[Records drawn from a dataset]
════════════════

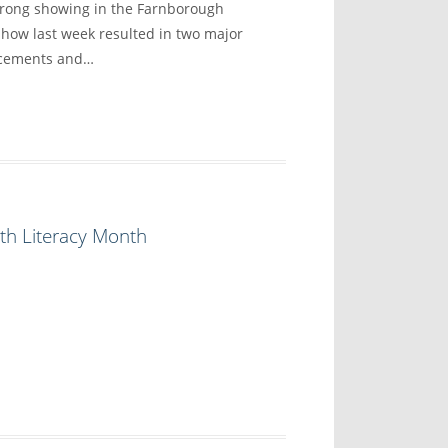
trong showing in the Farnborough
show last week resulted in two major
ncements and…
th Literacy Month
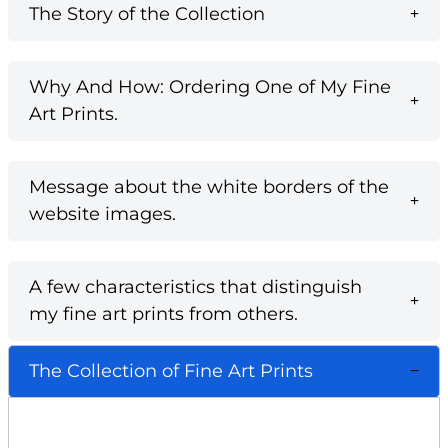
The Story of the Collection
Why And How: Ordering One of My Fine
Art Prints.
Message about the white borders of the
website images.
A few characteristics that distinguish
my fine art prints from others.
The Collection of Fine Art Prints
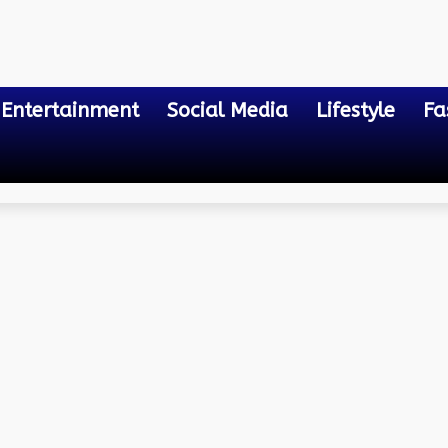
Entertainment
Social Media
Lifestyle
Fa
aying Online Game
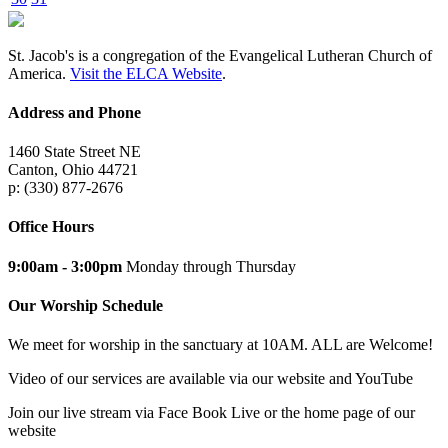
St. Jacob's is a congregation of the Evangelical Lutheran Church of
America.
Visit the ELCA Website
.
Address and Phone
1460 State Street NE
Canton, Ohio 44721
p: (330) 877-2676
Office Hours
9:00am - 3:00pm
Monday through Thursday
Our Worship Schedule
We meet for worship in the sanctuary at 10AM. ALL are Welcome!
Video of our services are available via our website and YouTube
Join our live stream via Face Book Live or the home page of our
website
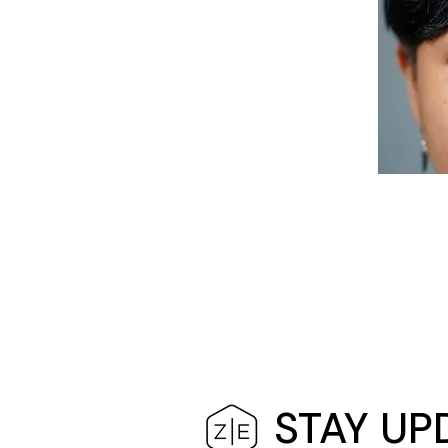
STAY UP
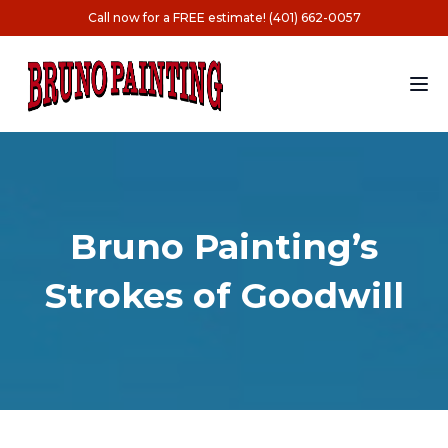
Call now for a FREE estimate! (401) 662-0057
Bruno Painting’s
Strokes of Goodwill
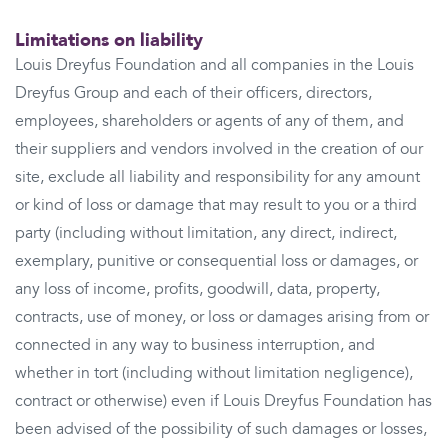
Limitations on liability
Louis Dreyfus Foundation and all companies in the Louis
Dreyfus Group and each of their officers, directors,
employees, shareholders or agents of any of them, and
their suppliers and vendors involved in the creation of our
site, exclude all liability and responsibility for any amount
or kind of loss or damage that may result to you or a third
party (including without limitation, any direct, indirect,
exemplary, punitive or consequential loss or damages, or
any loss of income, profits, goodwill, data, property,
contracts, use of money, or loss or damages arising from or
connected in any way to business interruption, and
whether in tort (including without limitation negligence),
contract or otherwise) even if Louis Dreyfus Foundation has
been advised of the possibility of such damages or losses,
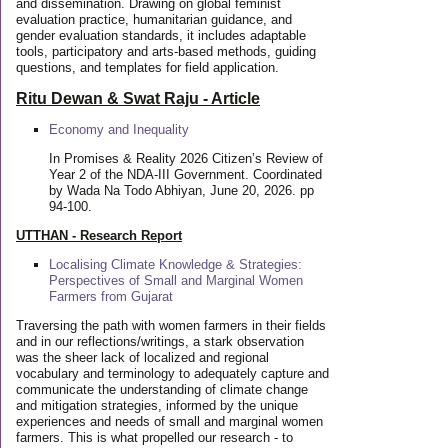
and dissemination. Drawing on global feminist
evaluation practice, humanitarian guidance, and
gender evaluation standards, it includes adaptable
tools, participatory and arts-based methods, guiding
questions, and templates for field application.
Ritu Dewan & Swat Raju - Article
Economy and Inequality
In Promises & Reality 2026 Citizen’s Review of
Year 2 of the NDA-III Government. Coordinated
by Wada Na Todo Abhiyan, June 20, 2026. pp
94-100.
UTTHAN - Research Report
Localising Climate Knowledge & Strategies:
Perspectives of Small and Marginal Women
Farmers from Gujarat
Traversing the path with women farmers in their fields
and in our reflections/writings, a stark observation
was the sheer lack of localized and regional
vocabulary and terminology to adequately capture and
communicate the understanding of climate change
and mitigation strategies, informed by the unique
experiences and needs of small and marginal women
farmers. This is what propelled our research - to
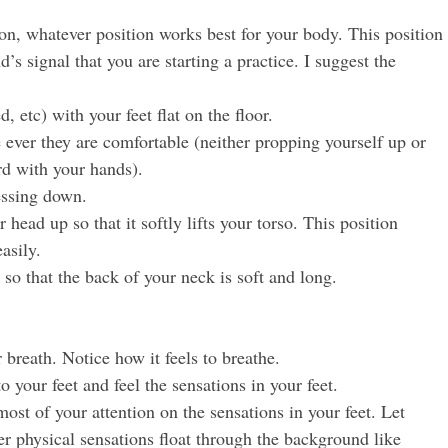
ion, whatever position works best for your body. This position
s signal that you are starting a practice. I suggest the
d, etc) with your feet flat on the floor.
ever they are comfortable (neither propping yourself up or
rd with your hands).
essing down.
 head up so that it softly lifts your torso. This position
asily.
 so that the back of your neck is soft and long.
 breath. Notice how it feels to breathe.
to your feet and feel the sensations in your feet.
st of your attention on the sensations in your feet. Let
r physical sensations float through the background like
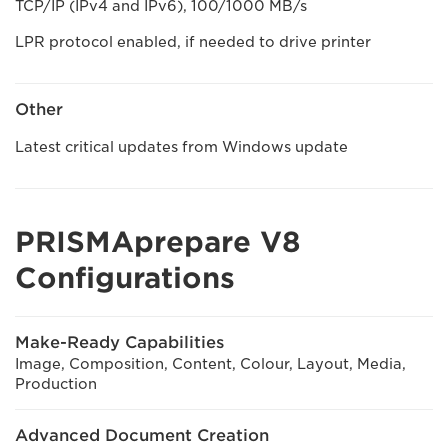
TCP/IP (IPv4 and IPv6), 100/1000 MB/s
LPR protocol enabled, if needed to drive printer
Other
Latest critical updates from Windows update
PRISMAprepare V8
Configurations
Make-Ready Capabilities
Image, Composition, Content, Colour, Layout, Media,
Production
Advanced Document Creation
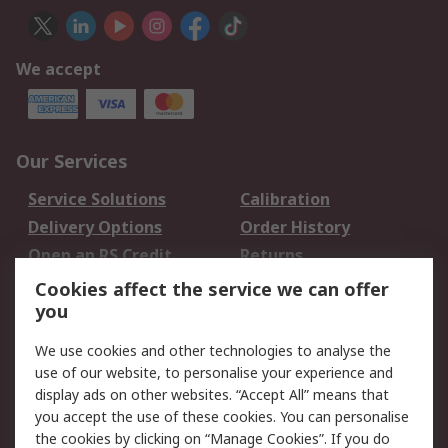
We accept
Our Services
Service Solutions
Calibration
Delivery Options
Order History
Open an RS Credit
Returns
Account
Cookies affect the service we can offer
Scheduled Orders
DesignSpark
you
We use cookies and other technologies to analyse the
Legal
use of our website, to personalise your experience and
Cookie Policy
Email Security
display ads on other websites. “Accept All” means that
you accept the use of these cookies. You can personalise
Privacy Policy -
Website Terms
the cookies by clicking on “Manage Cookies”. If you do
Updated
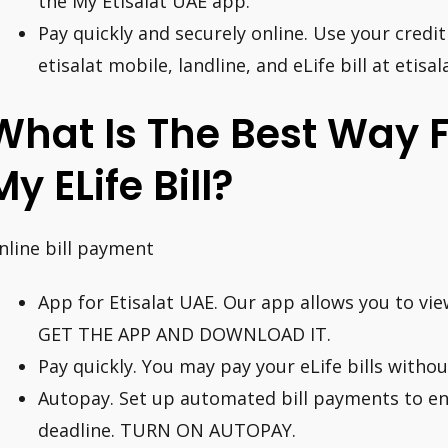
the My Etisalat UAE app.
Pay quickly and securely online. Use your credit
etisalat mobile, landline, and eLife bill at etisa
What Is The Best Way 
My ELife Bill?
nline bill payment
App for Etisalat UAE. Our app allows you to view
GET THE APP AND DOWNLOAD IT.
Pay quickly. You may pay your eLife bills witho
Autopay. Set up automated bill payments to e
deadline. TURN ON AUTOPAY.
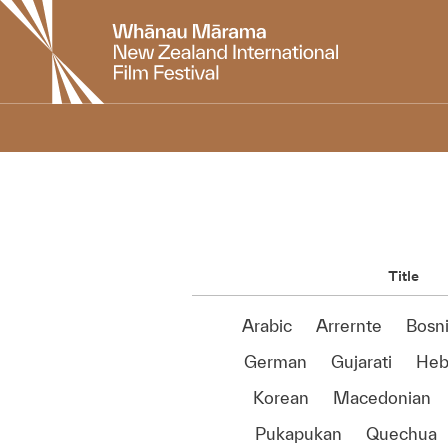
New
Zealand
International
Film
Festival
Title
Arabic
Arrernte
Bosn
German
Gujarati
Heb
Korean
Macedonian
Pukapukan
Quechua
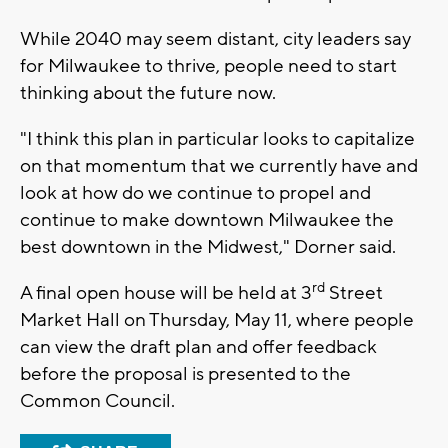
While 2040 may seem distant, city leaders say
for Milwaukee to thrive, people need to start
thinking about the future now.
"I think this plan in particular looks to capitalize
on that momentum that we currently have and
look at how do we continue to propel and
continue to make downtown Milwaukee the
best downtown in the Midwest," Dorner said.
rd
A final open house will be held at 3
Street
Market Hall on Thursday, May 11, where people
can view the draft plan and offer feedback
before the proposal is presented to the
Common Council.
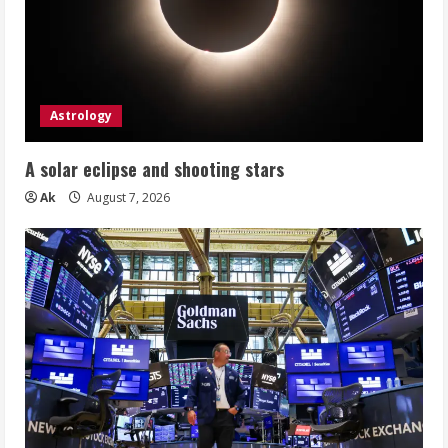
Astrology
A solar eclipse and shooting stars
Ak
August 7, 2026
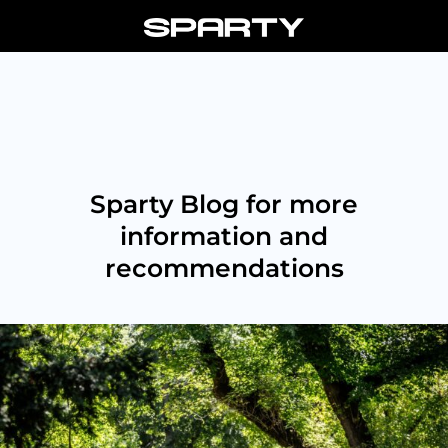
Skip
to
content
Sparty Blog for more
information and
recommendations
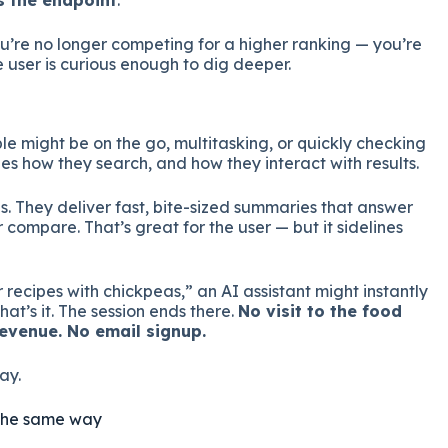
s the endpoint
.
u’re no longer competing for a higher ranking — you’re
e user is curious enough to dig deeper.
ple might be on the go, multitasking, or quickly checking
s how they search, and how they interact with results.
is. They deliver fast, bite-sized summaries that answer
or compare. That’s great for the user — but it sidelines
r recipes with chickpeas,” an AI assistant might instantly
at’s it. The session ends there.
No visit to the food
evenue. No email signup.
ay.
ty the same way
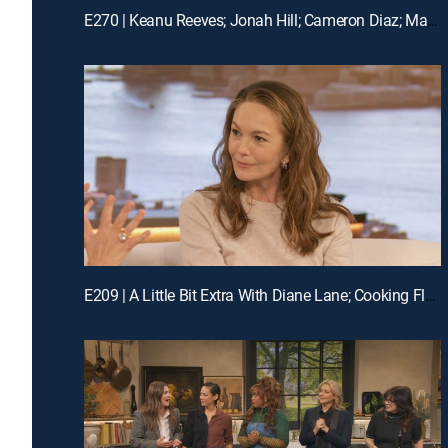
E270 | Keanu Reeves; Jonah Hill; Cameron Diaz; Matt Bomer
E209 | A Little Bit Extra With Diane Lane; Cooking Flashback: Tony Danza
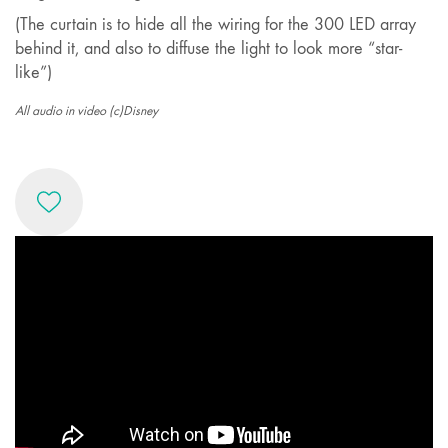
(The curtain is to hide all the wiring for the 300 LED array
behind it, and also to diffuse the light to look more “star-
like”)
All audio in video (c)Disney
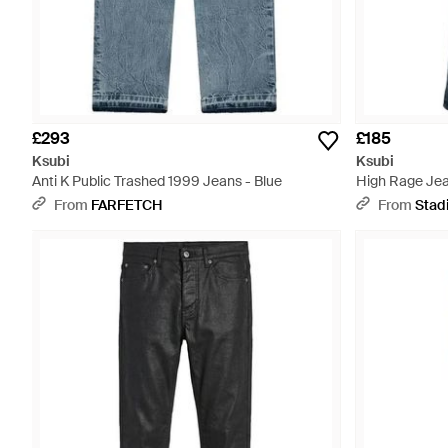
£293
£185
Ksubi
Ksubi
Anti K Public Trashed 1999 Jeans - Blue
High Rage Jea
098" - Black
From
FARFETCH
From
Stad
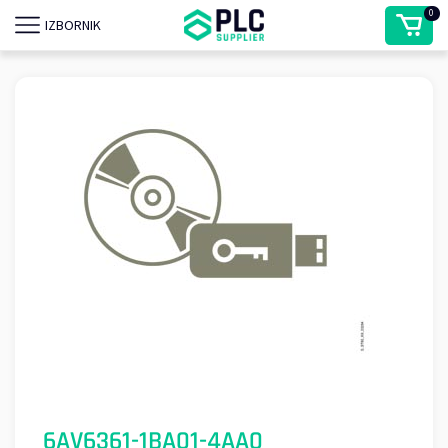
0
IZBORNIK
6AV6361-1BA01-4AA0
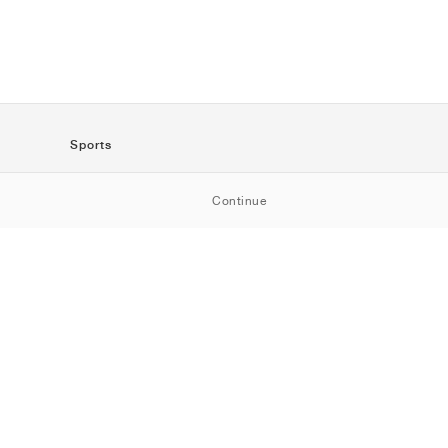
Sports
SportStyle
Continue
Running
Football
Basketball
Skateboarding
Training
Outdoor
Tennis
Golf
American
Football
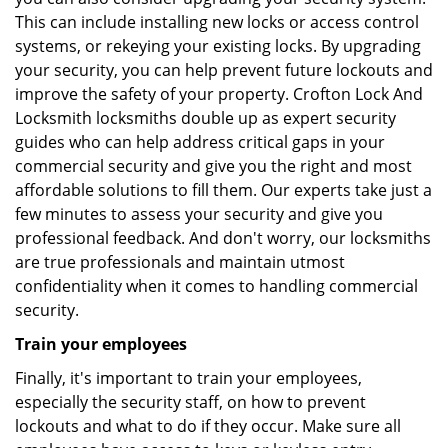
This can include installing new locks or access control
systems, or rekeying your existing locks. By upgrading
your security, you can help prevent future lockouts and
improve the safety of your property. Crofton Lock And
Locksmith locksmiths double up as expert security
guides who can help address critical gaps in your
commercial security and give you the right and most
affordable solutions to fill them. Our experts take just a
few minutes to assess your security and give you
professional feedback. And don't worry, our locksmiths
are true professionals and maintain utmost
confidentiality when it comes to handling commercial
security.
Train your employees
Finally, it's important to train your employees,
especially the security staff, on how to prevent
lockouts and what to do if they occur. Make sure all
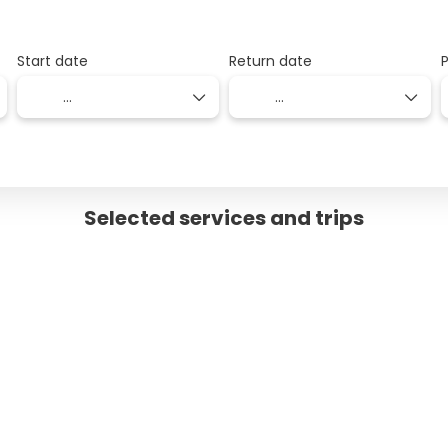
Start date
Return date
Selected services and trips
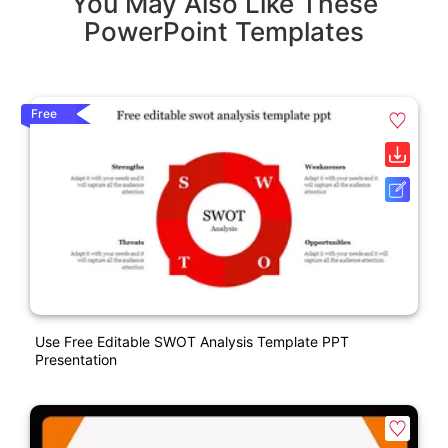
You May Also Like These
PowerPoint Templates
Free
Use Free Editable SWOT Analysis Template PPT
Presentation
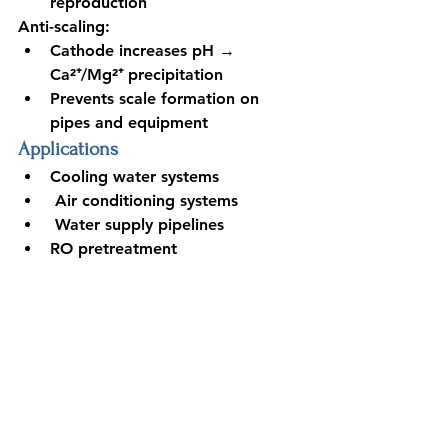
reproduction
Anti-scaling:
Cathode increases pH → 
Ca²⁺/Mg²⁺ precipitation
Prevents scale formation on 
pipes and equipment
Applications
Cooling water systems
 Air conditioning systems
 Water supply pipelines
RO pretreatment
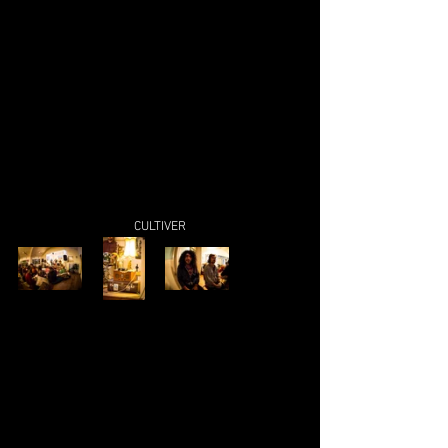
CULTIVER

════════════════

> Requirement
Lines holding "systems" in the data above: copy each of them.

> Written answer
systems, or rekeying your existing locks. By upgrading
Cooling water systems
 Air conditioning systems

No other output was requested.